The applicant disputes that the true objective of the mandatory life sentence is life long punishment. He remains the only mandatory life prisoner who has been detained post-tariff on the basis that the Secretary believes that he may commit a non-violent offence if released. Different considerations might well apply where a risk of drug trafficking was concerned as such activity is clearly capable of causing physical and psychological harm to others. To justify indefinite imprisonment by reference to a belief that he may on release commit a wholly non-violent crime involving no conceivable physical harm to others (financial fraud), is arbitrary, encompassing matters wholly unrelated in nature and seriousness to the reasons for the life prisoner being within the power of the State in the first place.

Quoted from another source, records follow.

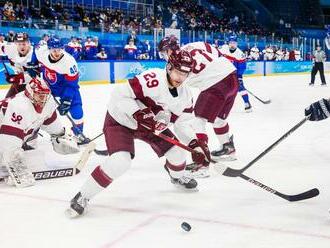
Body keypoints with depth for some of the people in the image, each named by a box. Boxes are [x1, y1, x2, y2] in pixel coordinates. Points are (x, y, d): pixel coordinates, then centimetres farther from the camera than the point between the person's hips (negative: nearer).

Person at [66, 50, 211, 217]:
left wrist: (194, 143, -9)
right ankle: (83, 196, -10)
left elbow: (182, 122, 4)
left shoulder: (185, 95, -6)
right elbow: (119, 94, -30)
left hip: (151, 125, 7)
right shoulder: (153, 79, -31)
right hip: (120, 120, -7)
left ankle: (177, 177, 42)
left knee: (176, 150, 5)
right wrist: (138, 113, -38)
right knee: (120, 161, -26)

The applicant argues therefore that he was entitled to review of his continued detention by a body satisfying the requirements of Article 5 § 4. He submits that, since the case of Wynne v. the United Kingdom (judgment of 18 July 1994, Series A no. 294) was decided, the courts in the United Kingdom have so altered the approach to and understanding of the mandatory life sentence that it is no longer possible to argue that the safeguards mandated by Article 5 § 4 are incorporated into the sentence by the original trial process. The Court should reconsider its judgment in Wynne, in particular, determining whether the recognition that the mandatory life sentence, like the discretionary life sentence, authorises a two phase period of detention does have implications in terms of Article 5 § 4 in the post-tariff phase. The fact that the Parole Board had power to direct the applicant’s release on his initial recall was not sufficient to meet the requirements of Article 5 § 4 which applied to his post-tariff detention as a whole and, when it did later recommend his release, this was not binding on the Secretary of State.
The Court has examined the applicant’s complaints and the submissions of the parties and finds that serious questions of fact and law arise, which are of such complexity that their determination should depend on an examination of the merits. The application cannot, therefore, be regarded as manifestly ill-founded within the meaning of Article 35 § 3 of the Convention. No other grounds for declaring it inadmissible have been established.
For these reasons, the Court unanimously
Declares the application admissible, without prejudging the merits of the case.